It’s suggested in this video by the Zionist-critical group The Shondes, whose lead singer and guitarist is one Rabbi Louisa Solomon. My point is the way it touches all the woke bases, besides the defiant dig at the Jewish squares in the title (‘Shonde’ means shame in Yiddish). Does this culture have a future? The hippies certainly did. They (we?) were deep on opposing the War in Vietnam (e.g., U.S. imperialism), racism, homophobia, sexism, and Nixon. The sexism part was a little wobbly (“We can share the women, we can share the wine . . . “), but the rest endured, big time.
This new culture is strong in the entertainment industry, but it is fighting a bitter, pitched battle in academia, and as noted, in U.S. Jewish institutions. In politics I think it’s possible to admit it has driven the white population, especially the working class, to the right, to the Mango Mussolini. At least for the moment.
That may not be permanent. One of my favorite old stories. When I started at an all-boys college in 1967, in New Brunswick NJ, one of the freshmen was a manifest hippie. We used to call him “The Flit.” Everybody bullied him. I called him “The Flit” (not to his face). (Flit was a bug spray.) My eminent history professor Peter Charanis used to heckle him from the stage during his lectures, in front of two hundred students. There was one other student with long blond hair, but he looked like a cross between the Beatles and the Beach Boys. Nobody bothered him.
Two years later, everybody was The Flit.
As a freshman, I went to an draft-card burning demonstration on campus. Must have been 1967. Some rowdies, from town I think, threw eggs at the speakers. When Cambodia jumped off in 1970, the whole campus was shut down and the main administration building occupied (and ransacked).
Where I used to work in the 90s, I might have looked a little odd because I would dress somewhat formally for work, but I had long hair. I got the feeling the custodial workers, who also could be on the scruffy side, appreciated it. The class connotations of long hair might have reversed. You never hear “Get a haircut” anymore. That used to be tantamount to a threat. Things can change rapidly, and unexpectedly, in either direction.

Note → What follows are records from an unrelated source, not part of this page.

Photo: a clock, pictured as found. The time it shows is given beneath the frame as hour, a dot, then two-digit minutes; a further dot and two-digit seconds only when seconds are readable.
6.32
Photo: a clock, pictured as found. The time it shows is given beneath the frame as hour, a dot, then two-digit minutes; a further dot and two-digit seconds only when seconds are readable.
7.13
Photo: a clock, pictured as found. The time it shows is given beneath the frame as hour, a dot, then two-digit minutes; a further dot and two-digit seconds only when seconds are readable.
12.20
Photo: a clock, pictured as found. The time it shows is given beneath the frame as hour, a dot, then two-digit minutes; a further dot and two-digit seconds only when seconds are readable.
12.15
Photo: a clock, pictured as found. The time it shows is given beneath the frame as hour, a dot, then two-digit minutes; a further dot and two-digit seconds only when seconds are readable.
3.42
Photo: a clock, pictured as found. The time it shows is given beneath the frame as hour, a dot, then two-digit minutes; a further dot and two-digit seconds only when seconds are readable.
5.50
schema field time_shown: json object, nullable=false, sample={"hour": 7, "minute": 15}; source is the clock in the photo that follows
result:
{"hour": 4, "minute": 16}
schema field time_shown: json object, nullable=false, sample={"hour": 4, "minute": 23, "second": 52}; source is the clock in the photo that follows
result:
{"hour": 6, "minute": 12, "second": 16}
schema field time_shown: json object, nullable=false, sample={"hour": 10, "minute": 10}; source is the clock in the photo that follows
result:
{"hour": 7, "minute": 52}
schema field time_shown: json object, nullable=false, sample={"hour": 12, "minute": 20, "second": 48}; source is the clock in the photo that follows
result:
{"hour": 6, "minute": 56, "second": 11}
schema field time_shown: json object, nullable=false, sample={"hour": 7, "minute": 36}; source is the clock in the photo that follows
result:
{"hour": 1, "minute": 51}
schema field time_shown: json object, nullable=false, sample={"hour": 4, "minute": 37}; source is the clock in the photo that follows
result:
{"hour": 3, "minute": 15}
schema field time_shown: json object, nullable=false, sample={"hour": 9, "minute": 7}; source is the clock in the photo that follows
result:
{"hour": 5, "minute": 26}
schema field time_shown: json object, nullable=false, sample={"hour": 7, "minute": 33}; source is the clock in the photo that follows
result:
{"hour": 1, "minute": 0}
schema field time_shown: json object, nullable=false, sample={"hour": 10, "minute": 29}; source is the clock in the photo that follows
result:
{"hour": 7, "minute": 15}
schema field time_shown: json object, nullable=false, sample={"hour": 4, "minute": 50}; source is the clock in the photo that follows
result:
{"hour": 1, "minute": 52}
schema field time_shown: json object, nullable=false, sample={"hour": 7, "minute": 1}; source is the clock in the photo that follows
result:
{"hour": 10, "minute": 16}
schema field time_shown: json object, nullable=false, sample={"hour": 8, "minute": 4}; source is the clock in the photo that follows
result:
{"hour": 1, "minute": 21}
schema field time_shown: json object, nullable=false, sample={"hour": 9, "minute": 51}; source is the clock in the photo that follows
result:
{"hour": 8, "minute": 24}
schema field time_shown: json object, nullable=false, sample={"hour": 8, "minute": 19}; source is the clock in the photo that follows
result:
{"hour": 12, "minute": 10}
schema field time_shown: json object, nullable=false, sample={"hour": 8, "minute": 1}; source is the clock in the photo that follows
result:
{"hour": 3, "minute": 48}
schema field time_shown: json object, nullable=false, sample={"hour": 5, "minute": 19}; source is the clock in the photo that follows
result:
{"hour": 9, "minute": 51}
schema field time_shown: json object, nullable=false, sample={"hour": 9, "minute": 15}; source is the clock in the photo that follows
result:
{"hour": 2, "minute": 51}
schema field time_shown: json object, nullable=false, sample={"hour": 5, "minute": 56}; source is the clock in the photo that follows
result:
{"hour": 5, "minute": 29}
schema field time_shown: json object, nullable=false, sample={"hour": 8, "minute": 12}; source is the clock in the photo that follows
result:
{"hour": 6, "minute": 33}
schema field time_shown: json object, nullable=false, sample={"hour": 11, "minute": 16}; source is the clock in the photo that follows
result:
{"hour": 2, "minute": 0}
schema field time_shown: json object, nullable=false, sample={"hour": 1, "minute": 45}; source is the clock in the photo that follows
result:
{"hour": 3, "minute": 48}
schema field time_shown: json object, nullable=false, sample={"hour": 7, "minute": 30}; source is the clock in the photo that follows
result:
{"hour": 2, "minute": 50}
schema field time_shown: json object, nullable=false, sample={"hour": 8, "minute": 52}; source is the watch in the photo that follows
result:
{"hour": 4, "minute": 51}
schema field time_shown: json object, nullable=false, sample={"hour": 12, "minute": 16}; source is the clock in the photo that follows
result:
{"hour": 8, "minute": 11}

In your enumeration of hippy (diminutive of Hipster, q.v. "The White Negro" by Norman Mailer et al) attributes that endure, you neglected rampant drug use. I know, I was there. "Dope will get you through times of no money better than money will get you through times of no dope" may no longer have the same purchase when being unhoused is a possible consequence, but "Dope will get you through" is all over the place now.
I recall the split in the 1960's between the political youth and those like me, although I straddled the line a bit, going to marches, in NYC and its surrounds and then from my new home in the Bay Area. Having fun while doing good. Not that any of this is relevant to your comments here, but Lest We Forget etc.
I'm not sure that the yut' have driven the white working class anywhere. The "culture wars" are about racism, masculinism, and ressentiment. The first two have little to do with the Kids These Days. The first is an American soil condition and the second a consequence of mainstream feminism, which has emasculated the economic sphere, leaving little else but guns for white working class men. Ressentiment? Maybe a bit. But ressentiment is the inversion of values of a perceived dominant class (read "Hillary" or "Massachusetts" or--for the craziest--"Jews.") I'm not sure that the white working class perceives the Kids as dominant, although they may not like the way that the dominant classes tolerate the kids.